Der AfD-Fraktionschef Jan Bollinger sieht indes Verfehlungen der Landesregierung weit über das Raab-Schreiben hinaus. «Der Versuch der Einflussnahme auf die Berichterstattung unabhängiger Medien durch die Landesregierung ist mitnichten ein Ausreißer, sondern der Auswuchs einer grundsätzlichen Haltung, die sich hier besonders deutlich manifestiert hat», mahnte er und forderte erneut einen Untersuchungsausschuss zur Aufklärung der Vorgänge.

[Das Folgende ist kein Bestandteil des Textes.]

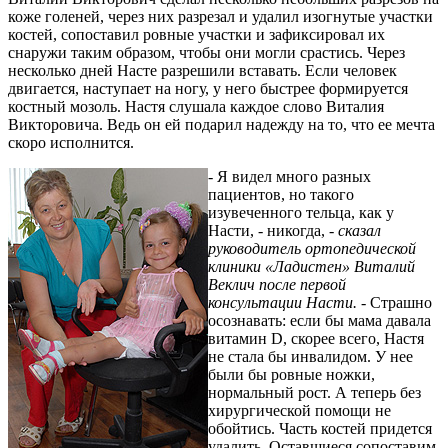
коже голеней, через них разрезал и удалил изогнутые участки
костей, сопоставил ровные участки и зафиксировал их
снаружи таким образом, чтобы они могли срастись. Через
несколько дней Насте разрешили вставать. Если человек
двигается, наступает на ногу, у него быстрее формируется
костный мозоль. Настя слушала каждое слово Виталия
Викторовича. Ведь он ей подарил надежду на то, что ее мечта
скоро исполнится.
- Я видел много разных
пациентов, но такого
изувеченного тельца, как у
Насти, - никогда, -
сказал
руководитель ортопедической
клиники «Ладистен» Виталий
Веклич после первой
консультации Насти. -
Страшно
осознавать: если бы мама давала
витамин D, скорее всего, Настя
не стала бы инвалидом. У нее
были бы ровные ножки,
нормальный рост. А теперь без
хирургической помощи не
обойтись. Часть костей придется
удалить. Оставшиеся сопоставим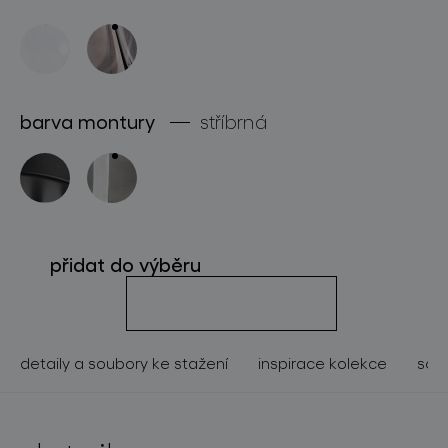
o značce
pro profesionály
store locator
barva montury
stříbrná
sledujte nás
přidat do výběru
detaily a soubory ke stažení
inspirace kolekce
souv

Joachim Streit, Fraktionschef der Freien Wähler, sprach von Machtmissbrauch der Multifunktionärin Raab und einem verfassungswidrigen Handeln. Staatsvertreter müssten Staatsferne zum öffentlich-rechtlichen Rundfunk verteidigen, sich inhaltlich einzumischen sei «ein absolutes Tabu». Raab fehle es an Unrechtsbewusstsein, sie habe eine völlige Ignoranz gegenüber der Tragweite ihres Schreibens an den Tag gelegt und Regierungschefin Dreyer schaue nur stillschweigend zu.

SPD-Fraktionschefin Sabine Bätzing-Lichtenthäler warf der Opposition übertriebene Kritik vor. Von einer systematischen Beeinflussung der Medien zu sprechen sei «abstrus» und «deplatziert». Den Fraktionen von CDU und Freien Wählern gehe es darum, den Fall Raab für Attacken gegen Ministerpräsidentin Malu Dreyer (SPD) zu nutzen und sie als «geheime Strippenzieherin» zu brandmarken, sagte die Fraktionschefin. Das werde nicht verfangen. Sie räumte jedoch auch ein: «Das Verfassen dieses Briefes - man muss es so klar sagen - war ein Fehler.»

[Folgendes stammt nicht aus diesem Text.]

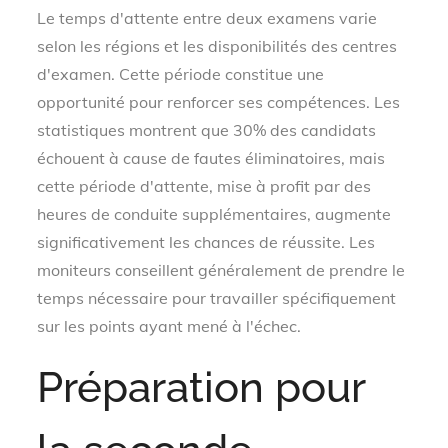
Le temps d'attente entre deux examens varie
selon les régions et les disponibilités des centres
d'examen. Cette période constitue une
opportunité pour renforcer ses compétences. Les
statistiques montrent que 30% des candidats
échouent à cause de fautes éliminatoires, mais
cette période d'attente, mise à profit par des
heures de conduite supplémentaires, augmente
significativement les chances de réussite. Les
moniteurs conseillent généralement de prendre le
temps nécessaire pour travailler spécifiquement
sur les points ayant mené à l'échec.
Préparation pour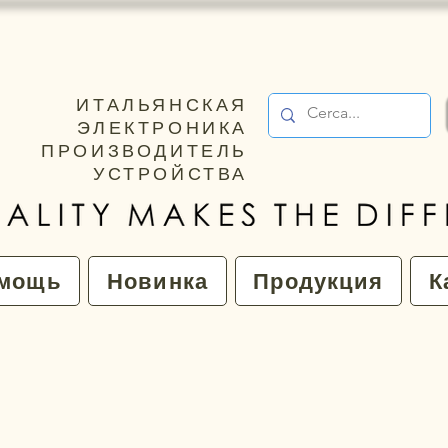
ИТАЛЬЯНСКАЯ
ЭЛЕКТРОНИКА
ПРОИЗВОДИТЕЛЬ
УСТРОЙСТВА
мощь
Новинка
Продукция
К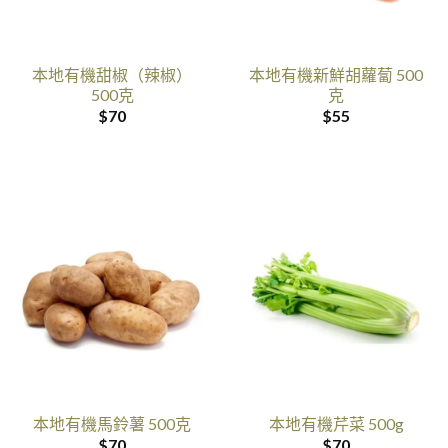
本地有機甜椒（辣椒）
本地有機新鮮胡蘿蔔 500
500克
克
$
70
$
55
本地有機馬鈴薯 500克
本地有機芹菜 500g
$
70
$
70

Dreyer machte deutlich, keinen Grund für eine Abberufung Raabs zu sehen. «Ich komme zu dem Ergebnis, dass Frau Raab das Parlament nicht getäuscht hat», sagte die Regierungschefin. Raab habe die richtigen Konsequenzen gezogen, habe öffentlich Fehler eingeräumt und ihr Mandat in den Gremien des Senders niedergelegt. Auch sie als Ministerpräsidentin bedauere, dass der Briefwechsel als unzulässige Einflussnahme empfunden werden konnte, sagte Dreyer und ergänzte: «Ich sage in aller Deutlichkeit: Ich würde zu keiner Zeit dulden, dass durch die Staatskanzlei Druck auf Medien ausgeübt wird.»

Für sie und die Landesregierung seien freie und unabhängige Medien das Fundament jeder freiheitlichen Demokratie, betonte Dreyer. Der Opposition warf sie vor, aus parteipolitischen Motiven ein völlig falsches Bild zu zeichnen. «Sie wollen die SPD beschädigen», sagte sie. Tatsächlich werde dem öffentlich-rechtlichen Rundfunk geschadet.

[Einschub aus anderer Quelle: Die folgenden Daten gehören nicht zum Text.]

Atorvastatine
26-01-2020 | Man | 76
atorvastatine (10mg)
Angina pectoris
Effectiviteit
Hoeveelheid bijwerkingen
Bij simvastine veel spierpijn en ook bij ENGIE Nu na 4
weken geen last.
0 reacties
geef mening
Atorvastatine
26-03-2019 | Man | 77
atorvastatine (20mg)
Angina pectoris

FDP-Fraktionschef Philipp Fernis sagte, es sei legitim, dass die Opposition von einer Landesregierung eingeräumte Fehler zum Thema einer Debatte mache. Wenn aber so getan werde, als sei der SWR ein Verkündungsorgan der Landesregierung, trage das nicht der Tatsache Rechnung, dass der öffentlich-rechtliche Rundfunk dazu beigetragen habe, dass in Deutschland eine stabile und gefestigte Demokratie entstanden sei und bestehe. Demokratie sei fehlbar, in einer Demokratie würden Fehler gemacht. «Und über einen solchen Fehler reden wir hier», sagte Fernis.

«Die Causa Raab ist nichts anderes als ein Synonym für Machterhalt um jeden Preis, für roten Filz und parteipolitische Vetternwirtschaft», befand derweil CDU-Fraktionschef Schnieder. Das Verhalten entspreche einer Regierungspartei, die sich inzwischen für unfehlbar halte. Dreyer habe auch die Sondersitzung nicht dafür genutzt, für Transparenz zu sorgen. Streit von den Freien Wähler kündigte an, seine Fraktion werde nun beraten, was der nächste Schritt sei. Dann sagte er: «Der heutige Tag war jedenfalls nicht der letzte.»